The challenge in March was to revisit winter locations and see what changes have occurred over a period of a couple of months. This month, we’d like to change things a bit and see what species you can record over a period of a month at your favourite patch. As temperatures soar across several parts of the country, you might just like to sit down in the shade and count some birds – you can do this month’s challenge without moving!
By looking regularly for birds at a single location, we better understand how regularly or irregularly particular species are seen at the same location, and how their occurrence and numbers change over the seasons. We also get into the habit of being on a constant lookout for birds and so tend to notice much more of what is around us. We encourage entering counts (careful estimation or precise counts) as opposed to entering an ‘X’.
If you are able to explore several birding spots during the month, please do! But at the same time, do try and do regular 15-minute lists through the month at your home, office, campus, or any location you regularly visit.

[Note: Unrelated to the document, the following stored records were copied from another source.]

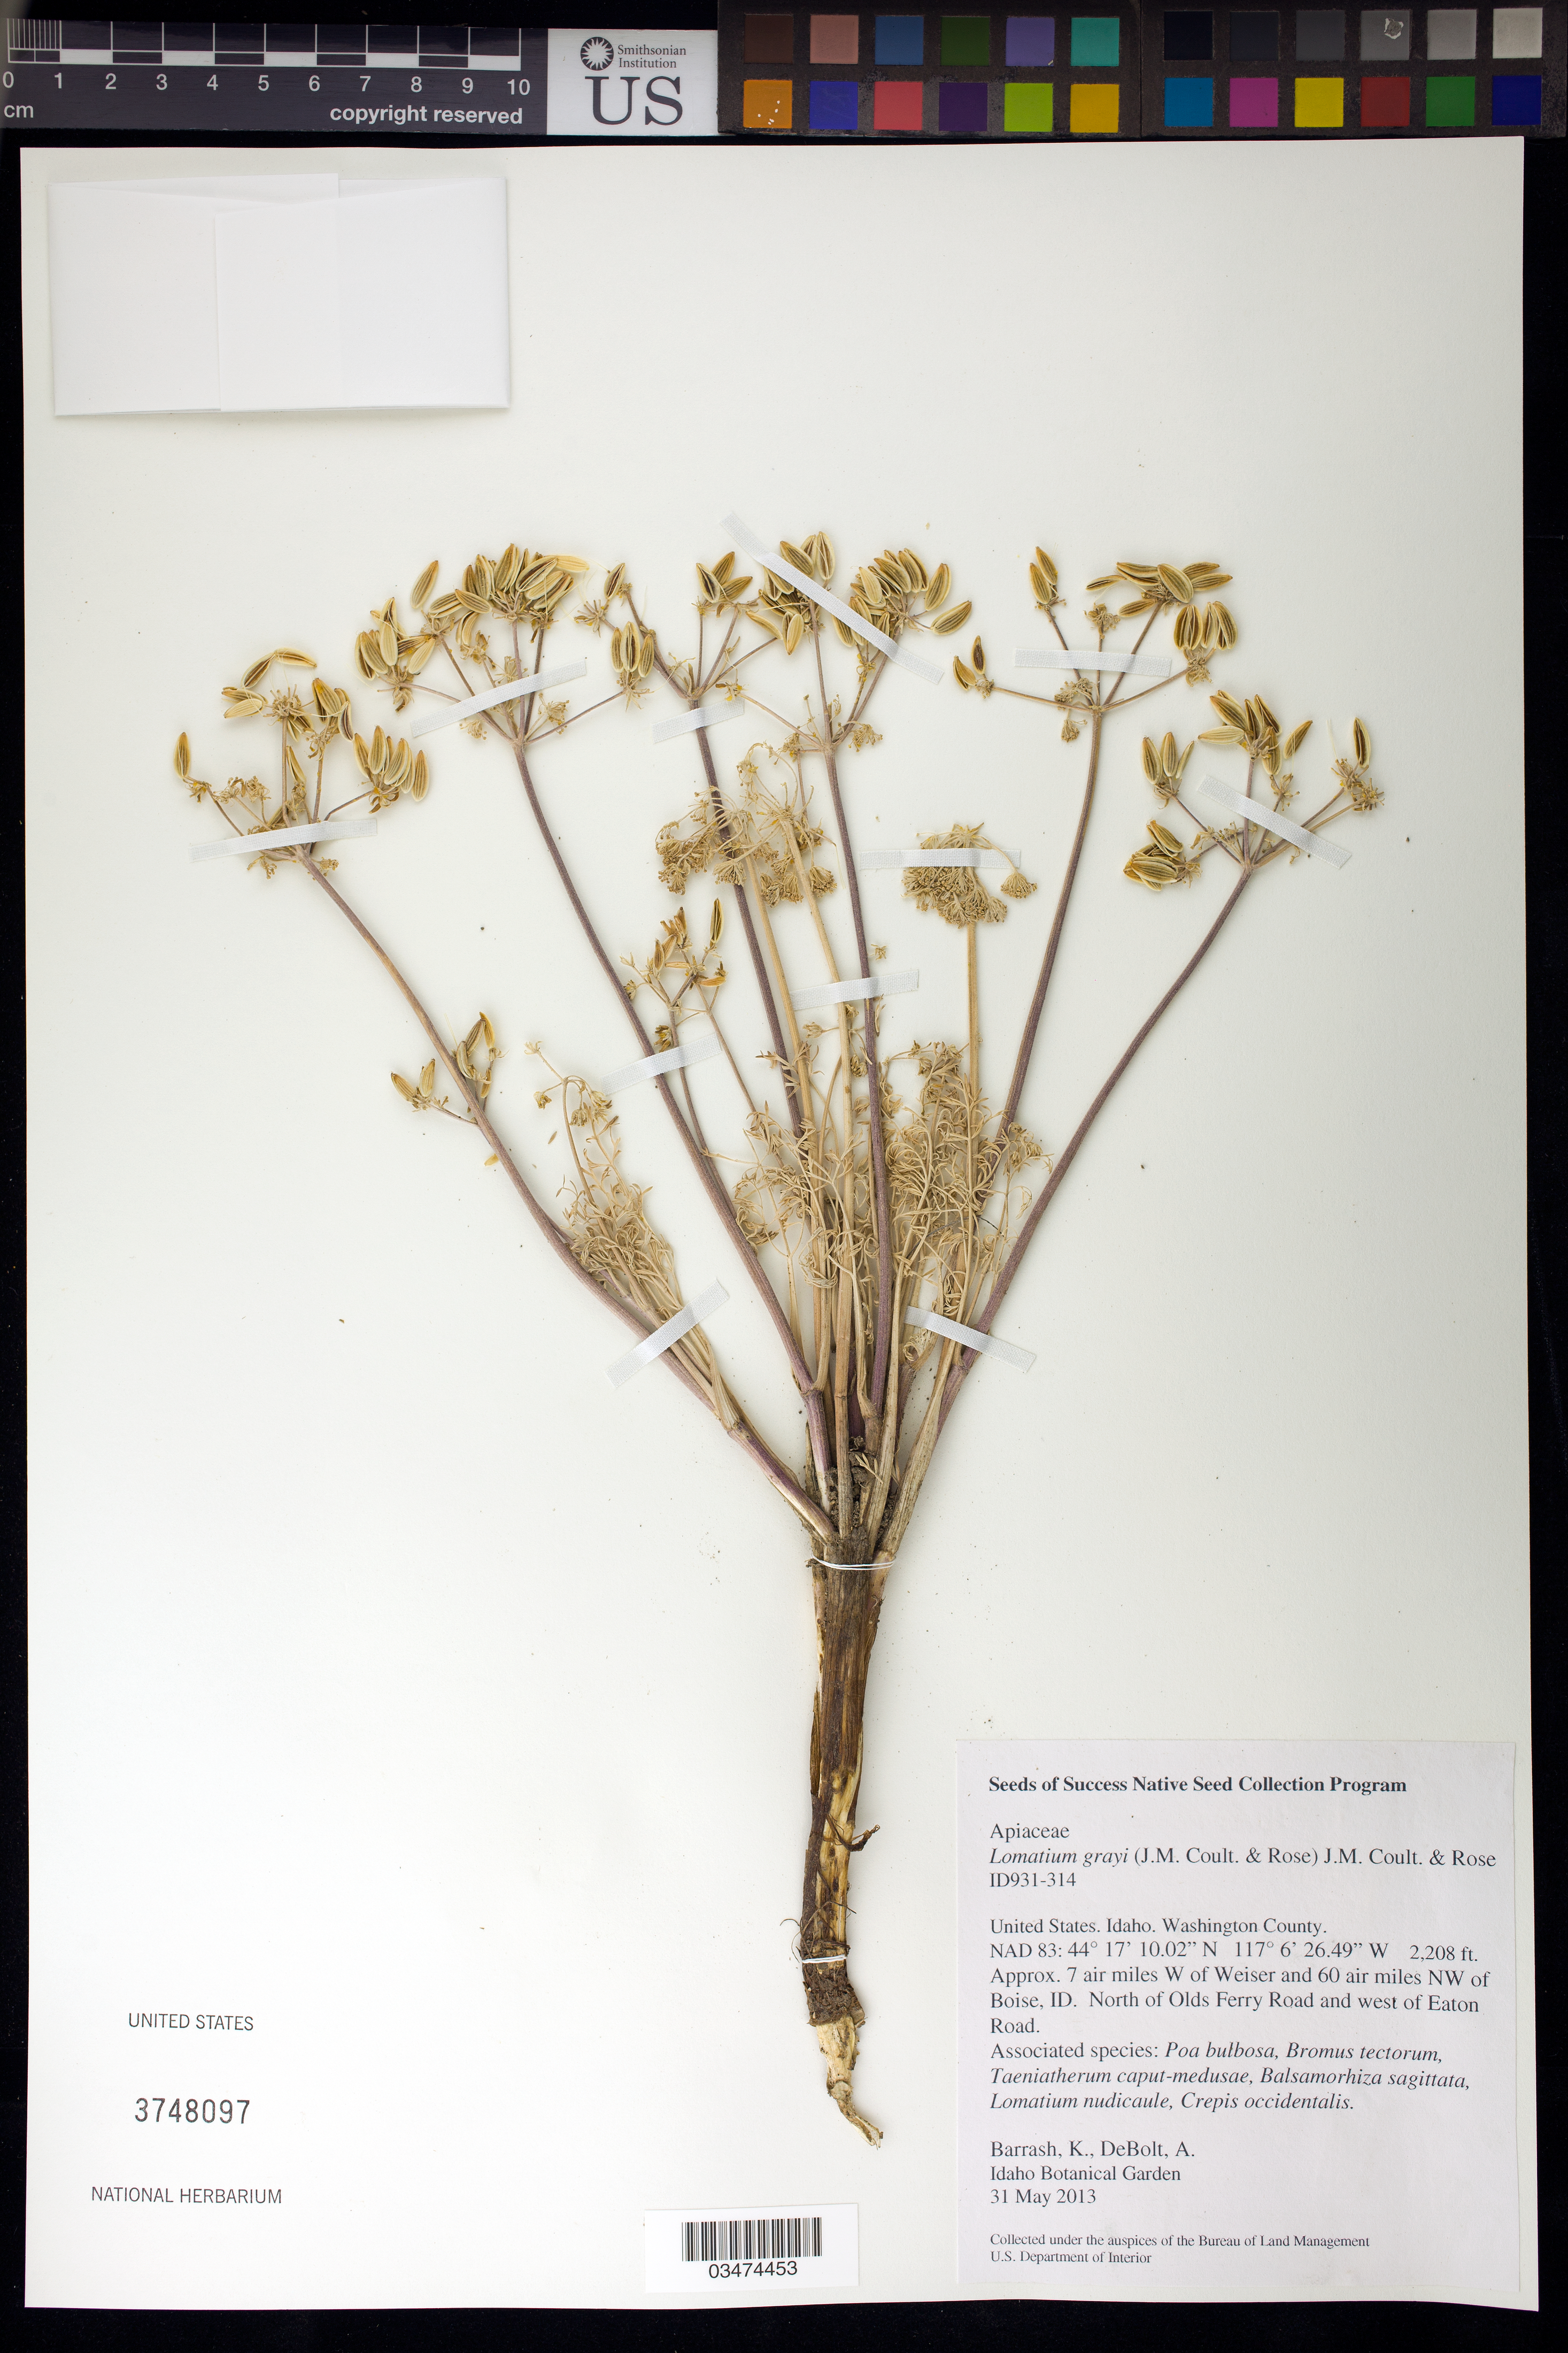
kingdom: Plantae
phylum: Tracheophyta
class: Magnoliopsida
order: Apiales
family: Apiaceae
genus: Lomatium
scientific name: Lomatium grayi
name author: (J.M. Coult. & Rose) J.M. Coult. & Rose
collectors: K. Barrash & A. DeBolt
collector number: ID931-314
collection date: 2013-05-31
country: United States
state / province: Idaho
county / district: Washington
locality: Approx. 7 air miles W of Weiser and 60 air miles NW of Boise. N of Olds Ferry Rd. and W of Eaton Rd.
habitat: Associated with Poa bulbosa, Bromus tectorum, Lomatium nudicaule, Crepis occidentalis.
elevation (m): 673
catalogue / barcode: US 3748097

Why 15 minutes and stationary? A standardized protocol makes it easier to understand and compare data across various regions in a fair manner. Just as it would be unfair to compare lists from a location where one has walked 1 km over an hour as opposed to lists where one is stationary for 30 minutes.
In the past, we have seen the kind of data that can be generated through such a coordinated effort. So, do go out, look around for 15 minutes and upload your complete checklists!
Do note that unlike in previous challenges, eligible lists for the April challenge must use the stationery protocol, and must be for exactly 15 minutes.
Please upload all your lists by 5 May so that we can announce the results the next day.